Evaluating sums of multivariate Gaussians is a common computational task in image processing, computer vision and learning, including in the general and powerful technique of kernel density estimation (KDE). The quadratic computational complexity of KDE is a significant barrier to practical applications. The fast Gauss transform (FGT) has successfully accelerated the kernel density estimation to linear time for low-dimensional problems. Unfortunately, direct extension of the FGT to higher-dimensional problems results in an algorithm whose cost grows exponentially with dimension, making it impractical for dimensions above three. We develop an improved fast Gauss transform (IFGT) in higher dimensions. A new multivariate expansion scheme and an adaptive space subdivision technique dramatically improve the performance. The IFGT has been applied to the mean shift algorithm achieving linear computational complexity, and been applied to applications such as image segmentation, and visual tracking.

Another issue when applying kernel methods to vision problems is that the statistical similarity measures commonly used were meant for low-dimensional problems. In particular similarity measures such as the Bhattacharya coefficient or the K-L distance were computed using histograms. When these measures are used for high-dimensional problems it is found that they are either unstable or not discriminative, and further are expensive to compute. We proposed a novel simple symmetric similarity function between kernel-density estimates of the model and target distributions. The mean-shift algorithm is used to track objects by iteratively maximizing this similarity function. To alleviate the quadratic complexity of the density estimation, we employ Gaussian kernels and the IFGT, which leads to very efficient and robust nonparametric tracking algorithms. The proposed algorithms are tested with several image sequences and shown to achieve robust real-time tracking performance.

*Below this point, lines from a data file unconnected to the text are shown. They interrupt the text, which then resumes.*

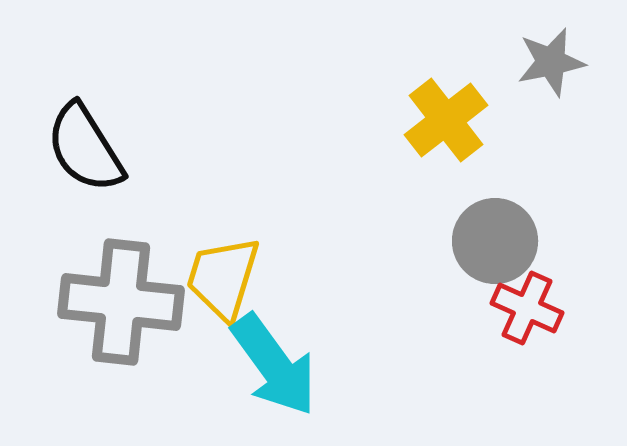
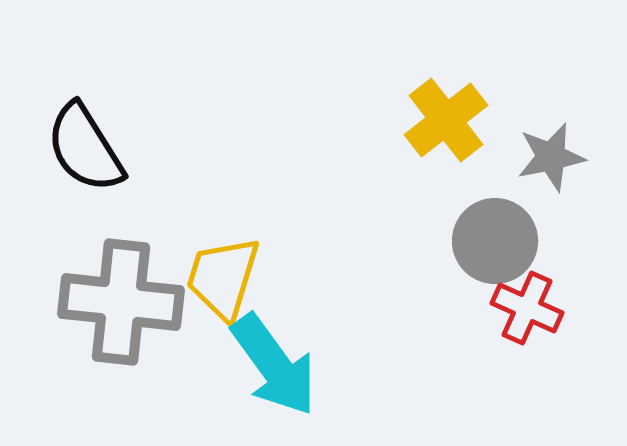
gray star: moved 95 px down
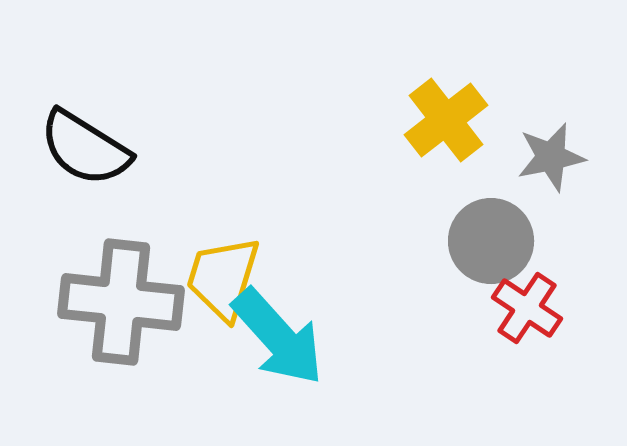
black semicircle: rotated 26 degrees counterclockwise
gray circle: moved 4 px left
red cross: rotated 10 degrees clockwise
cyan arrow: moved 4 px right, 28 px up; rotated 6 degrees counterclockwise
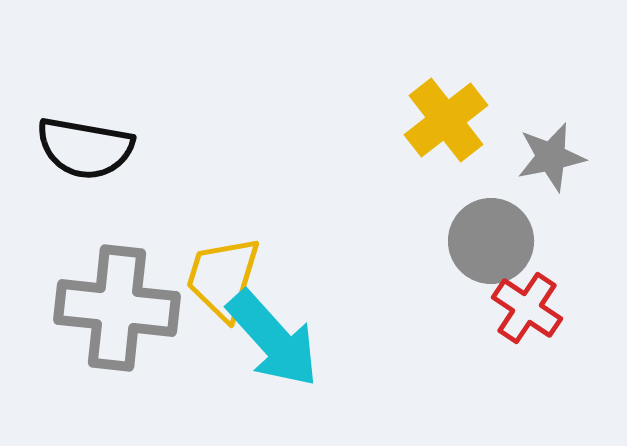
black semicircle: rotated 22 degrees counterclockwise
gray cross: moved 4 px left, 6 px down
cyan arrow: moved 5 px left, 2 px down
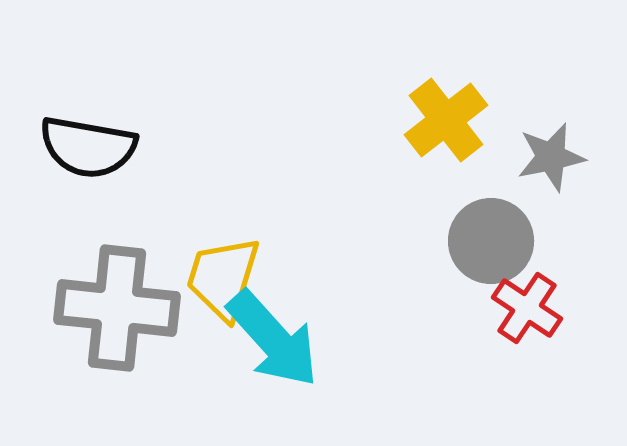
black semicircle: moved 3 px right, 1 px up
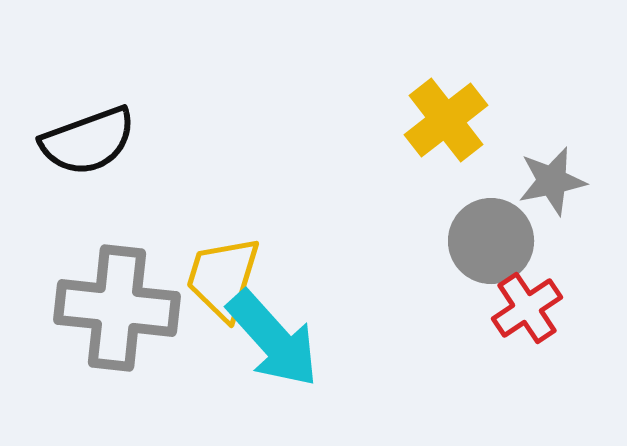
black semicircle: moved 6 px up; rotated 30 degrees counterclockwise
gray star: moved 1 px right, 24 px down
red cross: rotated 22 degrees clockwise
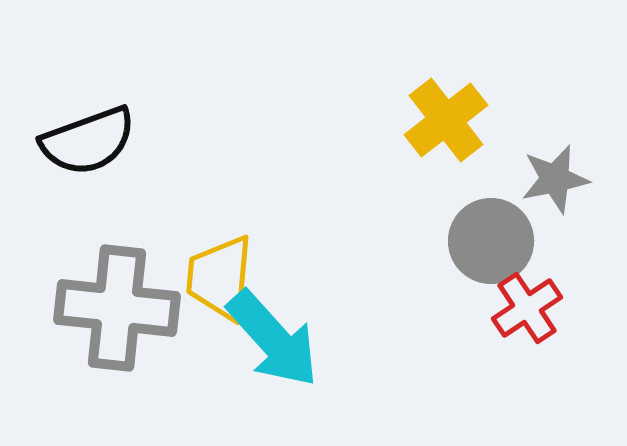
gray star: moved 3 px right, 2 px up
yellow trapezoid: moved 3 px left; rotated 12 degrees counterclockwise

The amount of computation required for the recently popular kernel machines used in learning grows with $N$ training samples at least as $O(N^2)$. Such a computational complexity is significant even for moderate size problems and is prohibitive for large datasets. We present an approximation technique based on the IFGT to reduce the computation into $O(N)$. We also give error bound for the approximation, and show experimental results on the UCI datasets without significant decreasing in the accuracy.